-------- PROVIDED DATA
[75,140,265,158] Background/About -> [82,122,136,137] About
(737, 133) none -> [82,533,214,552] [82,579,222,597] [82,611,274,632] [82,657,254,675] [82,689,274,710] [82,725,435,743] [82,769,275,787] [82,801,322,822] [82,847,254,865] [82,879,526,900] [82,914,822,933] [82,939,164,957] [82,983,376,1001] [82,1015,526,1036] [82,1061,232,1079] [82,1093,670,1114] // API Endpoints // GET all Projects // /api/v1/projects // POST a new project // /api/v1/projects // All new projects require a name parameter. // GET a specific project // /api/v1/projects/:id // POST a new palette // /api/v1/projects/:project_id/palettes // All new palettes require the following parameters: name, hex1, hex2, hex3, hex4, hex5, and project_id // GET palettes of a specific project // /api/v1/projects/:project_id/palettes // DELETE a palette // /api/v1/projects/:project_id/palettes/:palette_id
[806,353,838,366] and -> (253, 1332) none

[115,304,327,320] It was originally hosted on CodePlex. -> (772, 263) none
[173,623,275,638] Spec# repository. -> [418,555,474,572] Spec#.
----------------
-------- PROVIDED DATA
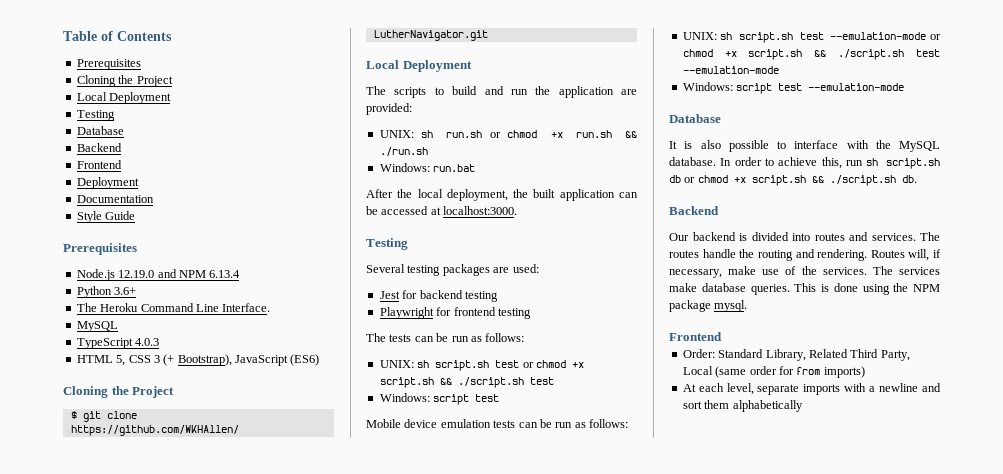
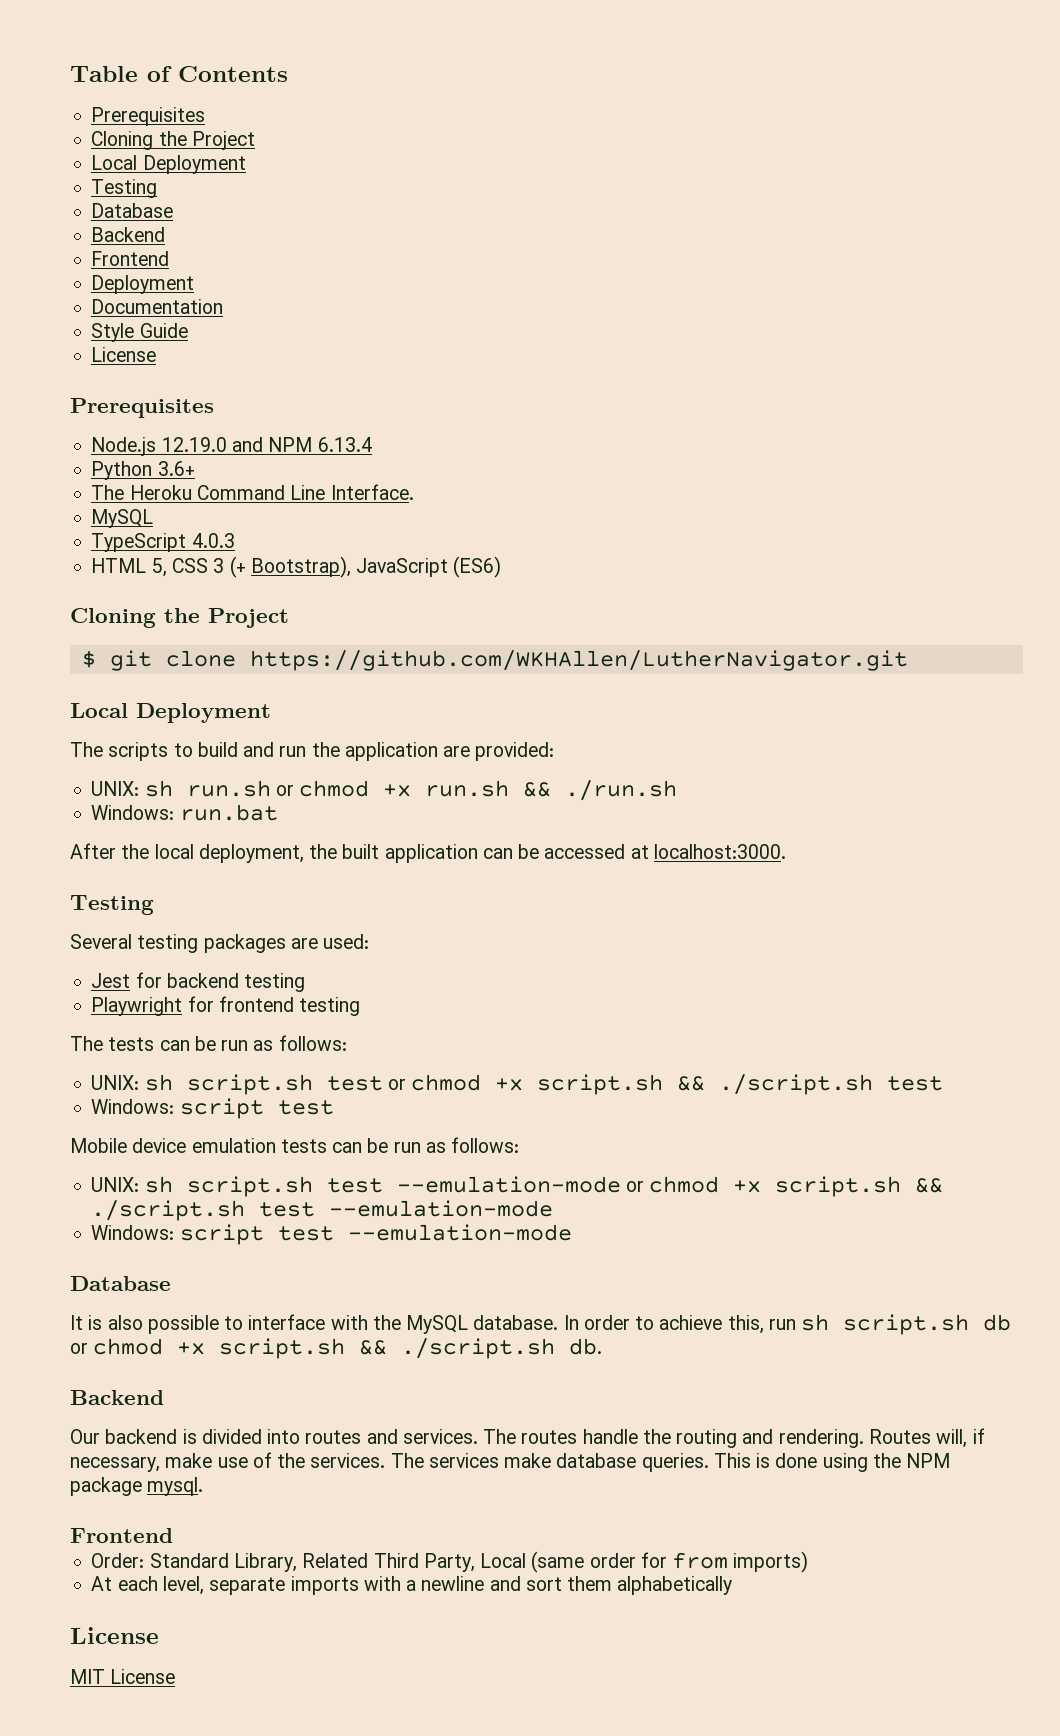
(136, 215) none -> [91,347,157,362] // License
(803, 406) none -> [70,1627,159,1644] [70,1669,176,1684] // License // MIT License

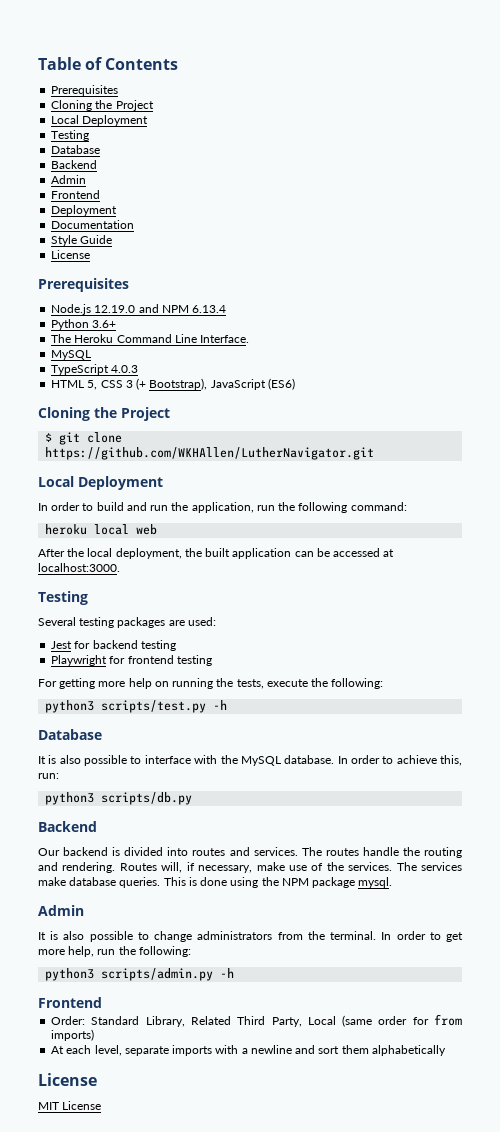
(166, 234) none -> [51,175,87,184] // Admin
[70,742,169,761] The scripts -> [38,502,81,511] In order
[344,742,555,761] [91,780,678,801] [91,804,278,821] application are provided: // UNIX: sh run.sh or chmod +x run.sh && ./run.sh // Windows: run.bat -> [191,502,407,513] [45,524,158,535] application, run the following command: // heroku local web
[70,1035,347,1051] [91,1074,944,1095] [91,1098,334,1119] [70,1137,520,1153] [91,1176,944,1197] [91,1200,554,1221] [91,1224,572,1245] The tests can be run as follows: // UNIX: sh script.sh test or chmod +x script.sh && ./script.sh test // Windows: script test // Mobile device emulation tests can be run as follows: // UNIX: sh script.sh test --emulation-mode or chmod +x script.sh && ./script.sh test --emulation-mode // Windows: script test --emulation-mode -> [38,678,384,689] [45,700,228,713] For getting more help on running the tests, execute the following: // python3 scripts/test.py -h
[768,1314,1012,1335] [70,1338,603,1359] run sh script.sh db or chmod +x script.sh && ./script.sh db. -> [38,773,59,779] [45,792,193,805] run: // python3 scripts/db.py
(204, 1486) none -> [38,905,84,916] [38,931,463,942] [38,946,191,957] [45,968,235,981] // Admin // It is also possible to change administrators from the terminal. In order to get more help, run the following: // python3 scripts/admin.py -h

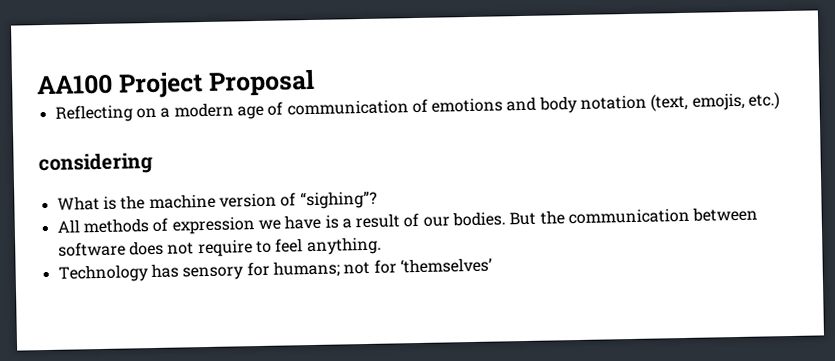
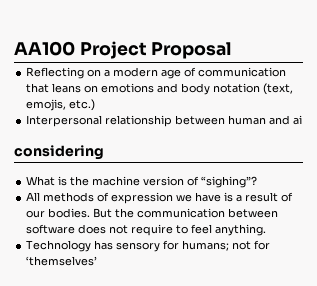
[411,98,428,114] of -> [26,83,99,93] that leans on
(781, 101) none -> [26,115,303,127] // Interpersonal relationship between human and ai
----------------
REQUEST
Across the entries above, find each line with the word "Admin" and please copy it out.

EXERCISE SOLUTION
(166, 234) none -> [51,175,87,184] // Admin
(204, 1486) none -> [38,905,84,916] [38,931,463,942] [38,946,191,957] [45,968,235,981] // Admin // It is also possible to change administrators from the terminal. In order to get more help, run the following: // python3 scripts/admin.py -h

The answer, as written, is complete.